WHAT IS REQUIRED: Look through the listing and locate every line containing the word "nose"; copy those lines.

DATA UNDER STUDY:
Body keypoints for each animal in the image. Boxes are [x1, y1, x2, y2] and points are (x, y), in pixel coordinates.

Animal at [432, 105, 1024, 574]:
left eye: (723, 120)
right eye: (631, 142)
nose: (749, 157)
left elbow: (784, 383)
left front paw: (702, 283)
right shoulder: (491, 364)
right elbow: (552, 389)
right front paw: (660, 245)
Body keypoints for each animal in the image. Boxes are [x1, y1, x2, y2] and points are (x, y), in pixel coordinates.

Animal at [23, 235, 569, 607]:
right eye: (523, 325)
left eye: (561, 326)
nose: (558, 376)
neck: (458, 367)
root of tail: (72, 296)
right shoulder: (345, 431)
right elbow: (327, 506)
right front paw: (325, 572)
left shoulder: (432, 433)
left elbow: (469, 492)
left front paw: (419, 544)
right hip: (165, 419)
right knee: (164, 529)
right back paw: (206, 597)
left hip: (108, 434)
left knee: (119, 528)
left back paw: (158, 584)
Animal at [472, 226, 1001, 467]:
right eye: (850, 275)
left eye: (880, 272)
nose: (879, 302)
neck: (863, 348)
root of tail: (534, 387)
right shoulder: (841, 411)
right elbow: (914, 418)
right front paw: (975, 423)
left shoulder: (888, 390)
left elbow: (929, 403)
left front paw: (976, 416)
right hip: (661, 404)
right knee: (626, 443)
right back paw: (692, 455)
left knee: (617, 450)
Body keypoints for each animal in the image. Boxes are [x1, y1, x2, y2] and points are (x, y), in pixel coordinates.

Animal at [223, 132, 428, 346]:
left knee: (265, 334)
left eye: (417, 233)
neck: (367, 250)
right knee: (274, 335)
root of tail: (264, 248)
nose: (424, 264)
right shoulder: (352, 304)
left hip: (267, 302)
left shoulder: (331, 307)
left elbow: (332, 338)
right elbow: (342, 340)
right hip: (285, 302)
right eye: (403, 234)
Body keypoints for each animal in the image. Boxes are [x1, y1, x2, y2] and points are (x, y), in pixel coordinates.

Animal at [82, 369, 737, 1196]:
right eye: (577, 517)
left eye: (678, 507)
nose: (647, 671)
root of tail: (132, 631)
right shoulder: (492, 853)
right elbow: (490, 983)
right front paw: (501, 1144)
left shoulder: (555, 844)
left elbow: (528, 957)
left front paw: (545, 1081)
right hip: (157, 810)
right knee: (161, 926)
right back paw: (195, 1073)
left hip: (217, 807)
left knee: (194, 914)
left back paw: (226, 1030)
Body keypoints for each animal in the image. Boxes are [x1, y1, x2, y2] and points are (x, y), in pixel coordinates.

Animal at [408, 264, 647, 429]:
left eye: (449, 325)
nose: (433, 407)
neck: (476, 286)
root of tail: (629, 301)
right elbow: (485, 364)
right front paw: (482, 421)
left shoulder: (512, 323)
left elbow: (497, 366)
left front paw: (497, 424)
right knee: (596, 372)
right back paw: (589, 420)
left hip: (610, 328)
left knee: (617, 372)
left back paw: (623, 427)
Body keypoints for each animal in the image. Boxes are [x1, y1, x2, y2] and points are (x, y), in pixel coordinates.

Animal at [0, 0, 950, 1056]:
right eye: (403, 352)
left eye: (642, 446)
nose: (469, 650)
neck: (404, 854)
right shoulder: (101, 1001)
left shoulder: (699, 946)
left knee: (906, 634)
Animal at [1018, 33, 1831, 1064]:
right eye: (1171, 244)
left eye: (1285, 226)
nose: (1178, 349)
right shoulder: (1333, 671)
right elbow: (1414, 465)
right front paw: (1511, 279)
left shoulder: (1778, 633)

TASK ANSWER:
nose: (749, 157)
nose: (558, 376)
nose: (879, 302)
nose: (424, 264)
nose: (647, 671)
nose: (433, 407)
nose: (469, 650)
nose: (1178, 349)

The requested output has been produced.